Now, it’s all about mutual respect, at least where one key matchup is concerned. One of USC’s challenges will be blocking Oregon State defensive tackle Stephen Paea, one of the strongest men in college football and a likely first-round NFL draft pick.
“He’s got great pad level. He’s really strong,” Trojans center Kristofer O’Dowd said. “He’s a great defensive tackle, probably one of the best in the country and I can’t wait to go up against him. It’s going to be a battle and I’m ready for it.”Gary A. Vasquez/US Presswire
The Trojans offensive line will have its hand full with the Beavers' Stephen Paea.

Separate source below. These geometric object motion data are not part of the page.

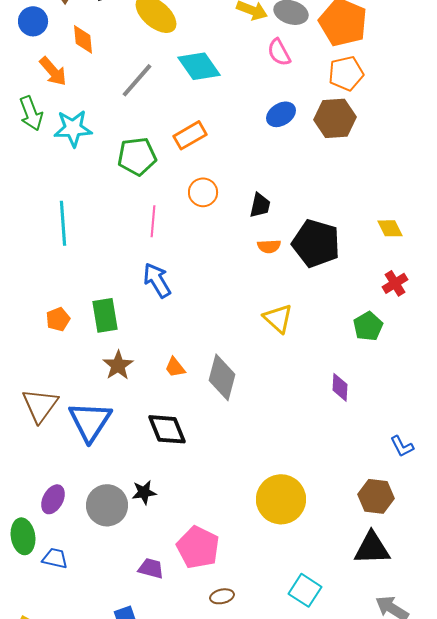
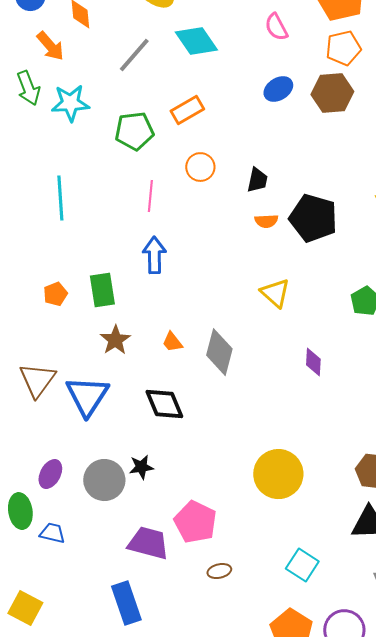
blue arrow: (157, 280) -> (154, 255), turned 30
purple diamond: (340, 387) -> (313, 362), moved
purple trapezoid: (151, 568) -> (148, 543), size x1.6

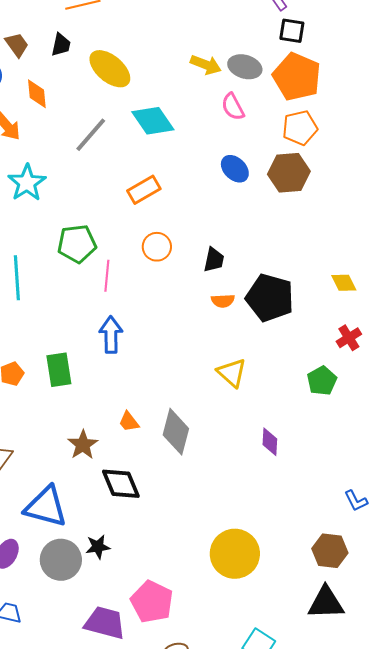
blue ellipse: (278, 89) -> (235, 169), turned 76
cyan star: (70, 103) -> (27, 183), turned -30
green pentagon: (134, 131) -> (77, 244), moved
brown star: (115, 340) -> (83, 445), moved
blue triangle: (87, 396) -> (46, 507), moved, turned -48

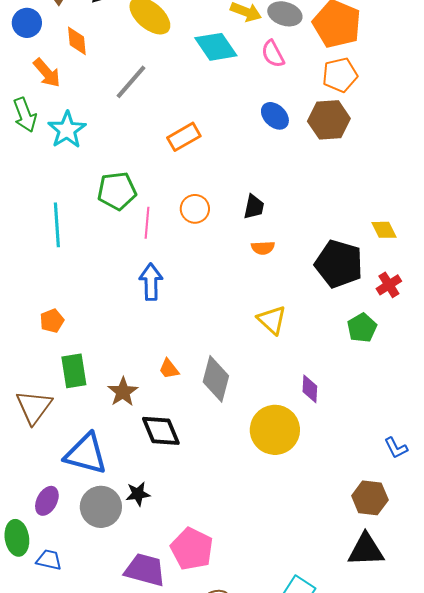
cyan diamond: (153, 121) -> (216, 47), moved
orange circle: (157, 247) -> (195, 209), moved
black pentagon: (270, 298) -> (339, 264), moved
green rectangle: (59, 370) -> (74, 371), moved
yellow circle: (235, 554) -> (275, 430), moved

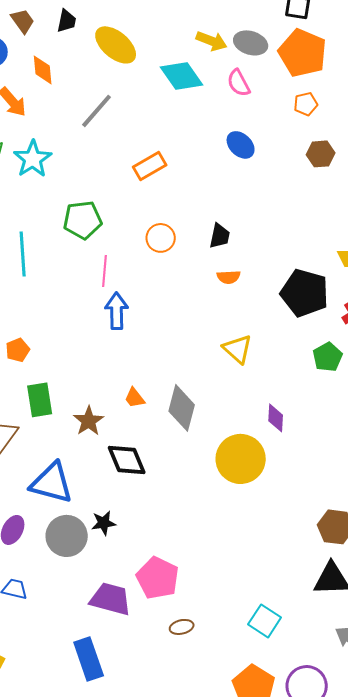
orange pentagon: (340, 75) -> (306, 104), size x0.7
brown hexagon: (329, 120) -> (321, 154), moved, size x0.7
pink line: (147, 223) -> (105, 271), moved

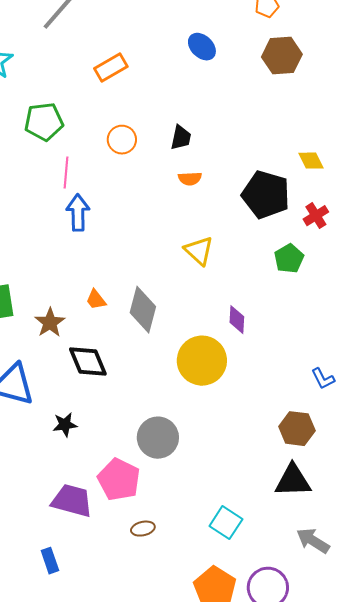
brown hexagon: (321, 154) -> (282, 56), size x1.4
gray circle: (67, 536) -> (158, 438), moved
blue rectangle: (89, 659) -> (50, 561), size x0.6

Said Paea, “They have the best offensive linemen we’re going to face as far as their size and athletic ability. They’re really good up front.”
The banter may not be as lively this week, but Saturday’s game between 20th-ranked USC and struggling Oregon State could come down to that battle in the middle of the line. USC has built its identity around between-the-tackle running lately and Paea will be looking to end that.

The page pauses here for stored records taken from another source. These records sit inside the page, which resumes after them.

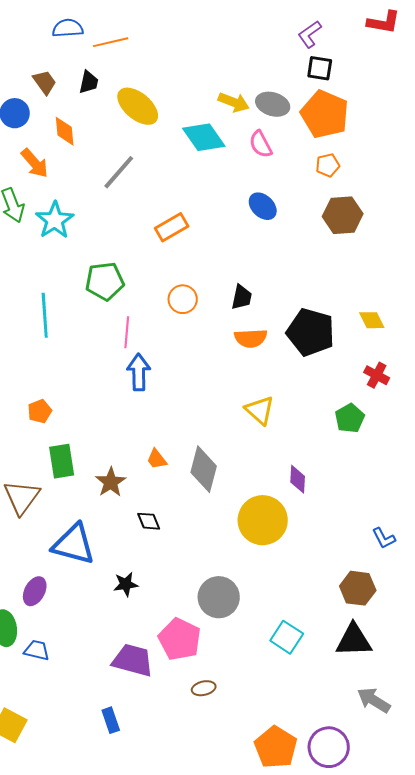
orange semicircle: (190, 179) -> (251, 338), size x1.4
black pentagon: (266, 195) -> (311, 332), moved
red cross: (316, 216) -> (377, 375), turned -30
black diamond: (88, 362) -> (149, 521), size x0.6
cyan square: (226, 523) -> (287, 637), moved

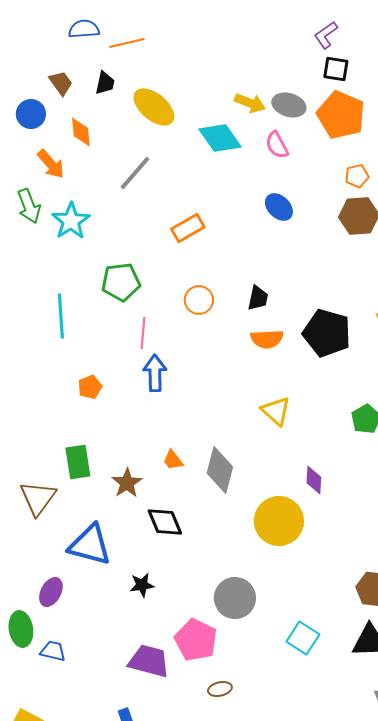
orange pentagon: (328, 165) -> (357, 176), moved
orange pentagon: (40, 411) -> (90, 387), moved
black diamond: (149, 521) -> (165, 522), size x1.5

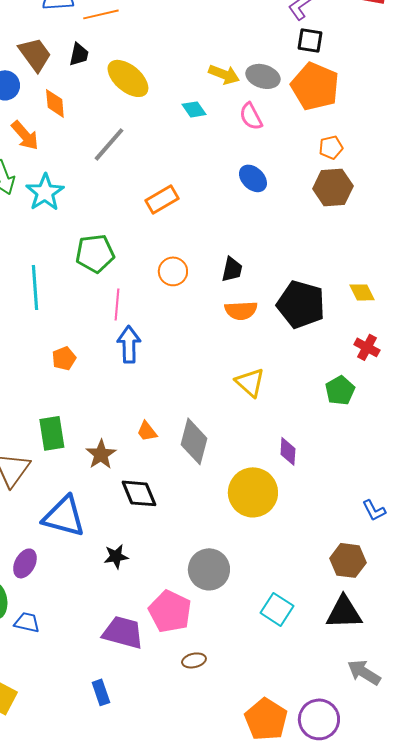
brown trapezoid: (61, 83) -> (35, 54), size x1.4
cyan diamond: (220, 138) -> (194, 109), size x0.6

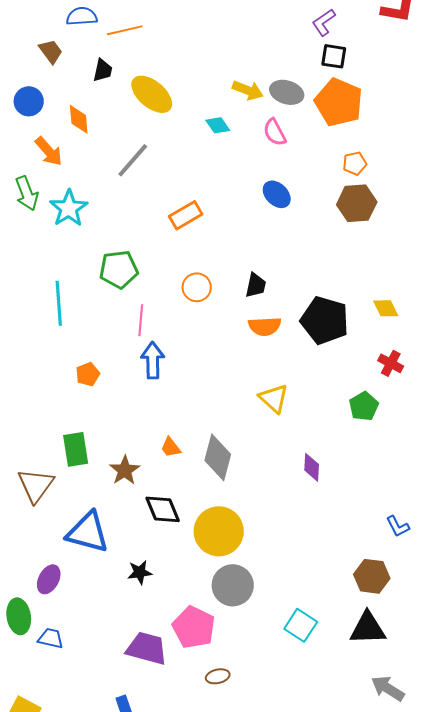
brown trapezoid: (35, 54) -> (51, 51), moved, size x0.7
yellow circle: (253, 492) -> (219, 531), moved

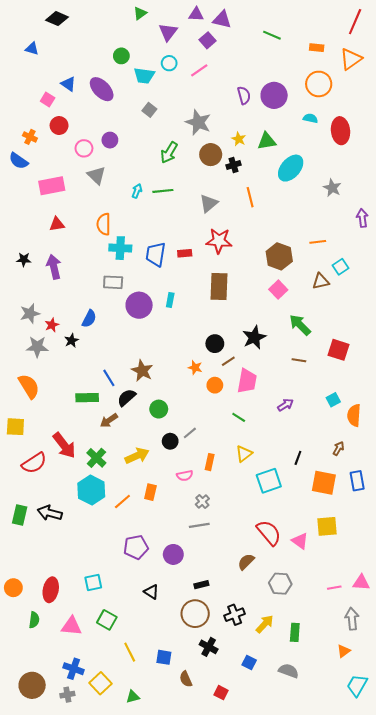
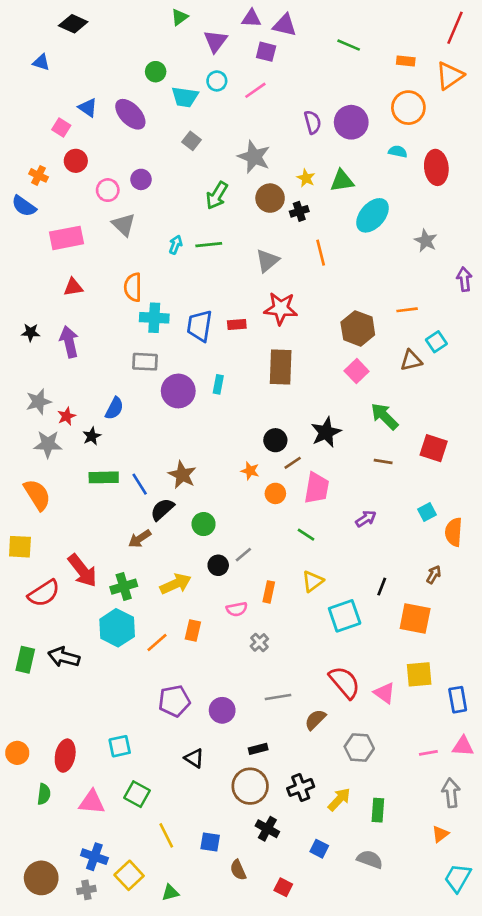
purple square: (208, 40) -> (266, 52), turned -35
green rectangle: (87, 398) -> (104, 477), moved
green cross: (96, 458) -> (124, 587), turned 30
blue rectangle: (357, 481) -> (458, 700), moved
gray line: (199, 525) -> (278, 697), moved

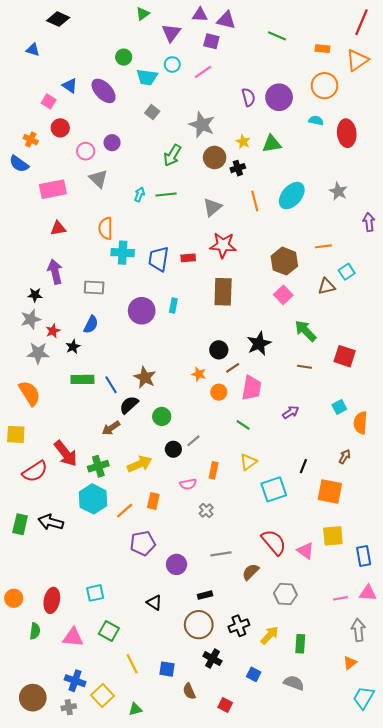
cyan ellipse: (372, 215) -> (292, 196), moved
black star: (31, 332) -> (35, 295), moved
gray rectangle: (145, 362) -> (94, 288), moved
purple pentagon: (174, 701) -> (143, 543), moved

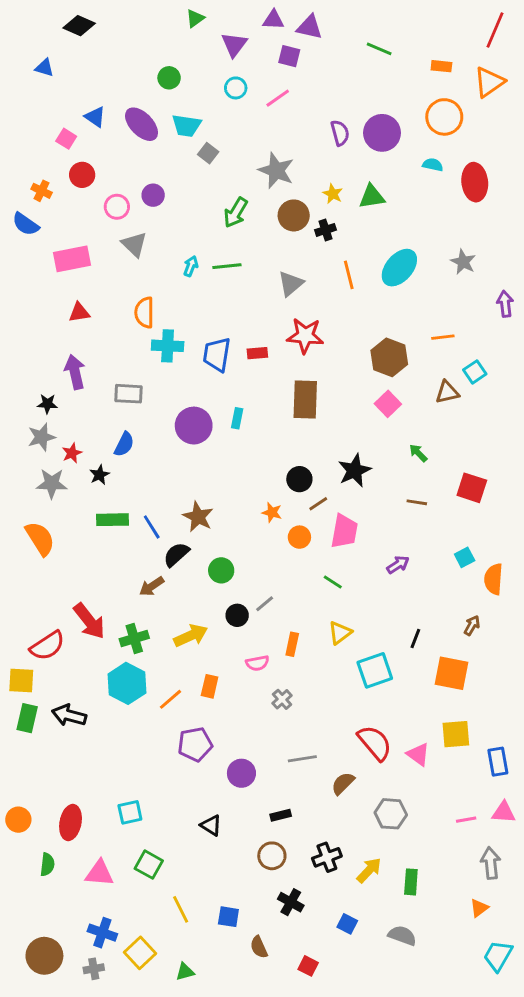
cyan trapezoid: (147, 77) -> (186, 126), moved
green arrow: (305, 331) -> (418, 453), size x0.6
yellow square: (16, 434) -> (21, 681), moved
brown circle: (199, 625) -> (272, 856), size x0.7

He’s come a long way in a short time. Paea had never played football until he moved with his family from Tonga to Provo, Utah when he was 16. He said he had seen one game on TV, the 2002 Super Bowl between the Oakland Raiders and Tampa Bay Buccaneers. Born in Auckland, New Zealand, he grew up playing rugby.

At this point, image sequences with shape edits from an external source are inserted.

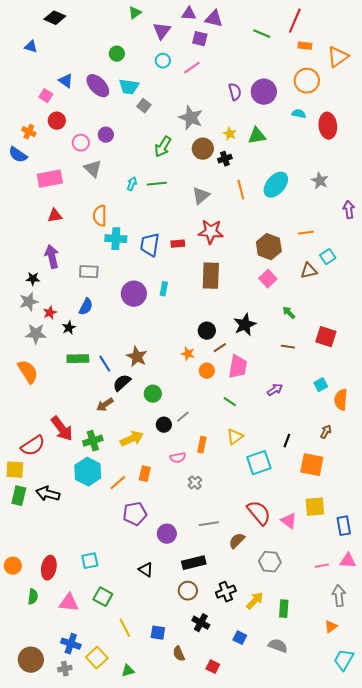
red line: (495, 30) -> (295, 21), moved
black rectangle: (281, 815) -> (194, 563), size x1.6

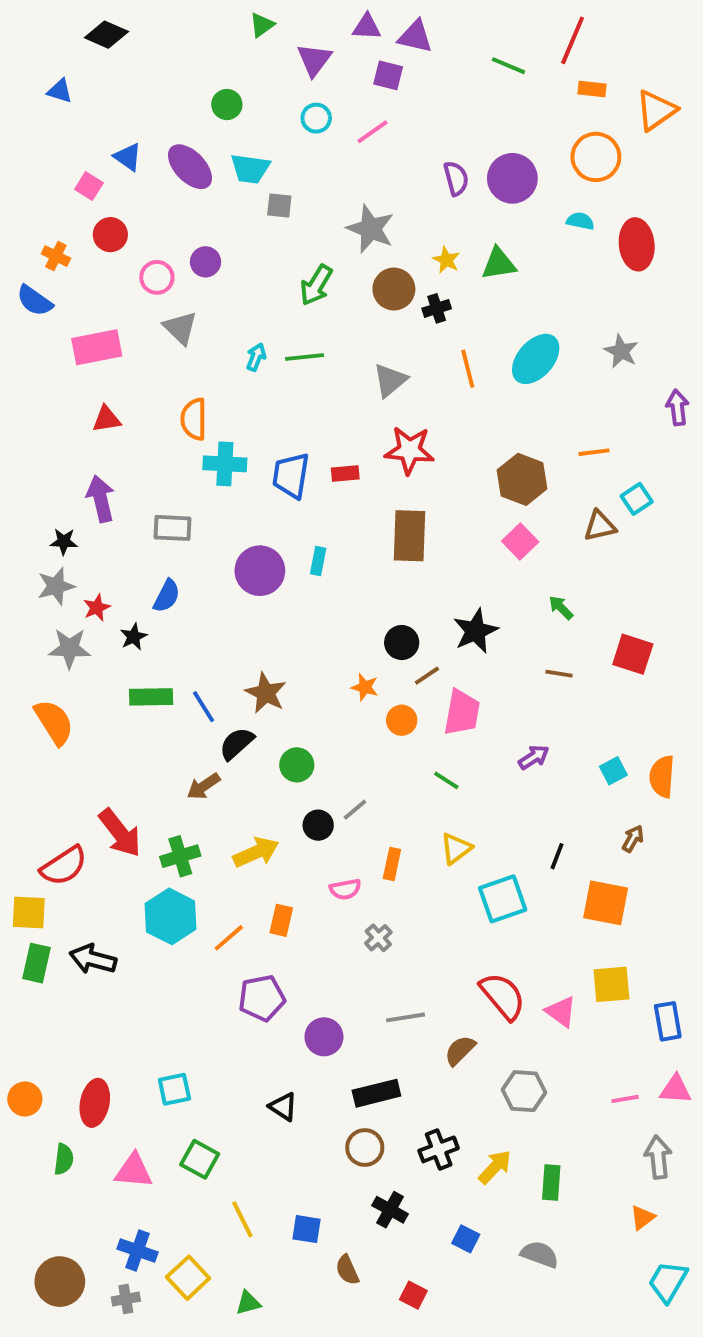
gray square: (144, 106) -> (279, 206), turned -32
cyan square: (321, 385) -> (613, 771), moved

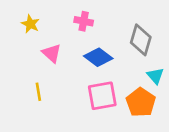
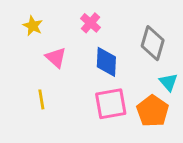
pink cross: (84, 21) -> (91, 23), turned 30
blue diamond: (98, 57) -> (106, 62), turned 56

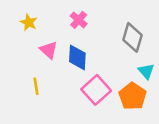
blue diamond: (106, 62) -> (77, 57), moved
pink square: (111, 104) -> (96, 90), turned -32

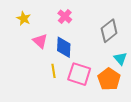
gray diamond: (132, 37) -> (109, 31), turned 35
yellow line: (36, 86) -> (53, 71), moved
pink square: (96, 90) -> (79, 74), turned -30

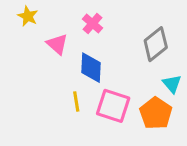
yellow star: (24, 18) -> (28, 16), moved
pink triangle: (40, 41) -> (57, 44), moved

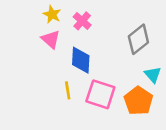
yellow star: (28, 16) -> (52, 14), moved

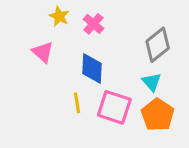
pink triangle: (51, 39) -> (43, 52), moved
cyan triangle: (153, 75) -> (152, 82), moved

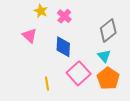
yellow line: (77, 103) -> (47, 84), moved
pink square: (114, 107) -> (79, 73), turned 30

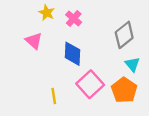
cyan triangle: (104, 56) -> (132, 64), moved

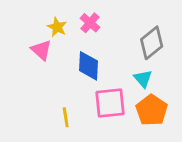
yellow star: (47, 13) -> (57, 27), moved
cyan triangle: (132, 64) -> (143, 79), moved
pink square: (90, 84) -> (110, 103), turned 36

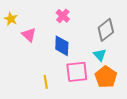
yellow star: (57, 27) -> (11, 19), moved

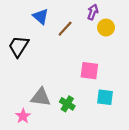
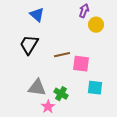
brown line: (65, 29) -> (62, 55), moved, turned 35
black trapezoid: (19, 46) -> (29, 45), moved
pink star: (23, 116) -> (48, 107), moved

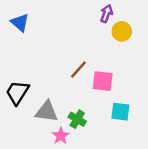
blue triangle: (37, 15) -> (20, 23), moved
black trapezoid: (29, 45) -> (17, 92), moved
brown line: (62, 55) -> (78, 70), turned -35

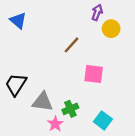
brown line: (78, 70) -> (72, 45), moved
cyan square: (120, 112) -> (103, 120), moved, turned 30
green cross: (77, 119) -> (70, 109), turned 35

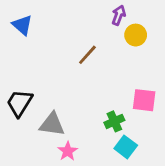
pink square: (94, 74) -> (144, 100), moved
green cross: (70, 109) -> (114, 121), moved

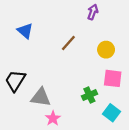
blue triangle: (22, 25) -> (25, 31), moved
yellow circle: (136, 35) -> (106, 50), moved
cyan square: (126, 147) -> (112, 113), moved

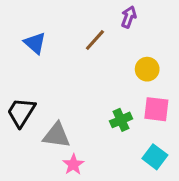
brown line: (68, 43) -> (95, 40), moved
green cross: (89, 95) -> (121, 120), moved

After he joined the football team at Timpview High, he noticed that linebackers and safeties were bench-pressing more than him. He begged his mom to buy him a weight set and he began lifting weights after every meal. The habit stuck. Now, he’s the strongest player at Oregon State and one of the strongest in the nation: He benches 550 pounds, squats 650 and cleans 365.
He may not have as much experience as other players, but he clearly has tools. Paea is 6-foot-1, 311 pounds and he can jump 30 inches vertically. He also has surprising agility while shedding blocks and chasing running backs and quarterbacks.
“I don’t know. You name it, I’m pretty much blessed with that: strength, speed, all the fundamental things you need to bring to the game,” Paea said. “All I needed is someone like my coach [Joe Seumalo] to show me how to play the game. That’s basically what got me here.”
Paea could be playing for money already, but he changed his mind and decided to return for his senior season. In ESPN.com draft expert Todd McShay’s first mock draft, Paea is going No. 13 overall to the St. Louis Rams. Now, he’s got mouths to feed. He became a father last month with the birth of his daughter, Leimana Fungani Losehina Leiataua Taylor Paea.
His draft status might work out fine, but it hasn’t been the triumphant senior season he was looking for. The Beavers just lost to last-place Washington State at home and now must win two of three games against the top three teams in the conference to reach a bowl game.
One of Paea’s fondest college memories was Oregon State’s 2008 upset of USC in Corvallis, Ore., the one that knocked the Trojans off-track for the national title.
“Watching the fans’ eyes running onto the field, it was memorable,” Paea said.